Tomorrow’s Children, 1934 – ★★

A weird one to watch post the removal of ‘Roe V Wade’, ‘Tomorrows Children’ is a Health/Scare film revolving around a potential dystopic future in which women can be sterilized simply for being criminals or having a family tree containing faulty genes.

The film itself came about as a bit of a warning piece as World War 2 was gearing up as Nazi Germany had began to impose sterilization on criminals and people with disabilities as a form of eugenics. This docu-drama(?) is basically taking this initial awful law change to it’s most over the top dramatic conclusion.

Im not going to lie, at a time now where women in the US and the UK have to fight tooth and nail for the right to be sterilized, Its quite interesting to see a film that plays on the opposite scenario, in which women fight for their right NOT to be.

However, the film itself wasnt really my cup of tea, the script (following a young woman who wants to start a family being ruled unfit to breed because of poor genetics in her family tree and forced into Sterilization) could have had the potential to be a real emotional journey and a good philosophical piece.

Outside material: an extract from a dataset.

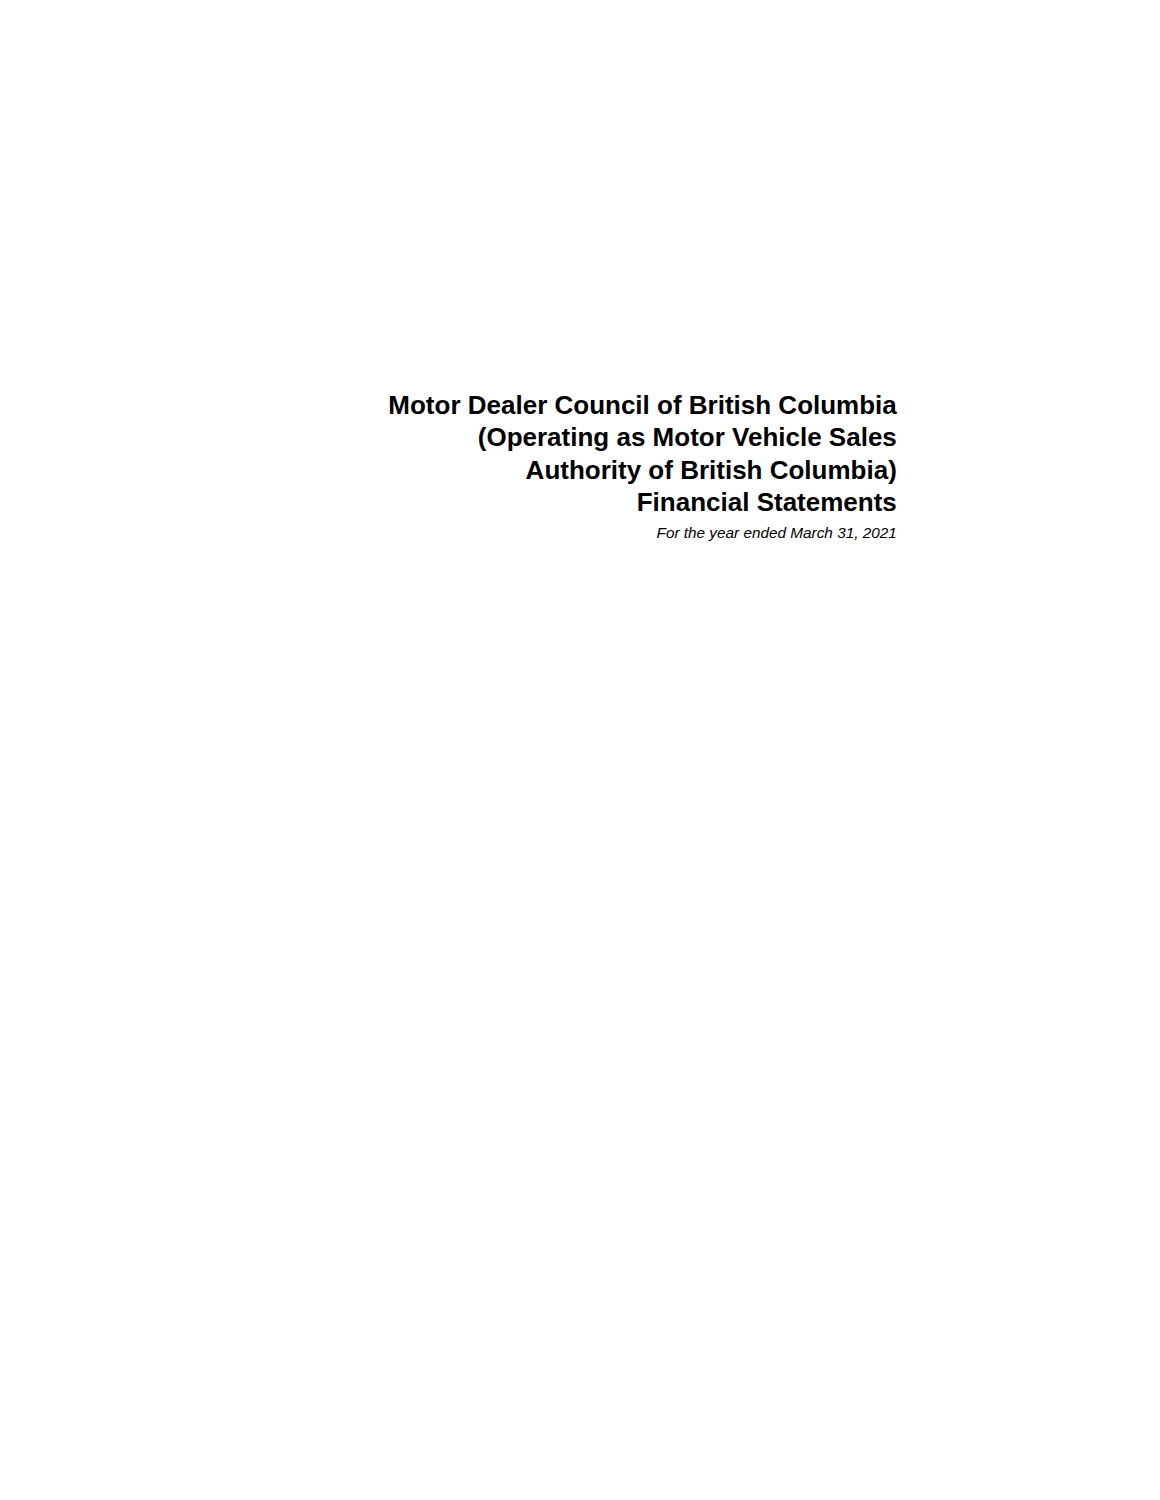Motor Dealer Council of British Columbia
(Operating as Motor Vehicle Sales
Authority of British Columbia)
Financial Statements
For the year ended March 31, 2021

Unfortunately; this film was made during the hayes code. So instead the majority of the script is the woman dispairing over the choices of the court while several men run around repeatedly saying ‘This is lunacy! we’ve got to stop it!’ With the end result being a rushed happy ending with noting of consiquence gained or lost.

the pacing is sluggish, the tone is overly censored. Its a surface level film that doesnt really offer much past its initial text crawl as we spend 55+ minutes with bland and uninteresting one note characters who really dont get up to much.

In fact, the main reason I rated this one more than 1 star is because, for a health/scare film from the early 30’s. This one actually doesnt look to bad, theres some decent cine on show with some interesting lighting and shadowing across the runtime, sequences are nicely cut together with some interesting experimentaiton on crossfades at times. and the Direction shows a clear competency for film making at a time when it wasnt *quite* as common knowledge as you’d think.

It looks nice, but it’s surface level interpretation of the issue combined with a general atmosphere of ‘Whataboutary?’ just makes this thing fall flat. It’s great reference material if you ever want to show off visually the best elements of 30s health movies. But as something you’d actually consiously choose to sit and watch, you can do so much better quite honestly.